Note: At step 1 in the algorithm, a randomly selected q-subset might be degenerate. If the total number of q-subsets from any subgroup is more than 4,000 and the ratio of degenerate q-subsets is more than the threshold specified in FAILRATIO= option, the algorithm is terminated with an error message.

R-Square and Deviance

The robust version of R-square for the S estimate is defined as

\[  R^2_{S} = 1 - {(n-p)S_ p^2 \over (n-1)S_\mu ^2}  \]

for the model with the intercept term and

\[  R^2_{S} = 1 - {(n-p)S_ p^2 \over n S_0^2}  \]

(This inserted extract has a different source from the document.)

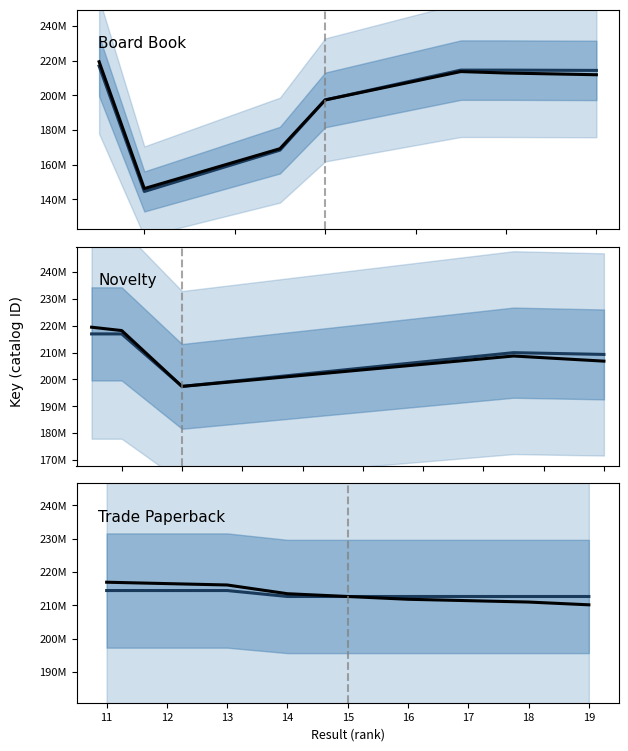

What is the value of the Historical point at the 2nd from the left?

216106582.7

for the model without the intercept term, where $ S_ p$ is the S estimate of the scale in the full model, $ S_\mu $ is the S estimate of the scale in the regression model with only the intercept term, and $ S_0$ is the S estimate of the scale without any regressor. The deviance D is defined as the optimal value of the objective function on the $\sigma ^2$ scale:

\[  D = S_ p^2  \]
Asymptotic Covariance and Confidence Intervals

Since the S estimate satisfies the first-order necessary conditions as the M estimate, it has the same asymptotic covariance as that of the M estimate. All three estimators of the asymptotic covariance for the M estimate in the section Asymptotic Covariance and Confidence Intervals can be used for the S estimate. Besides, the weighted covariance estimator H4 described in the section Asymptotic Covariance and Confidence Intervals is also available and is set as the default. Confidence intervals for estimated parameters are computed from the diagonal elements of the estimated asymptotic covariance matrix.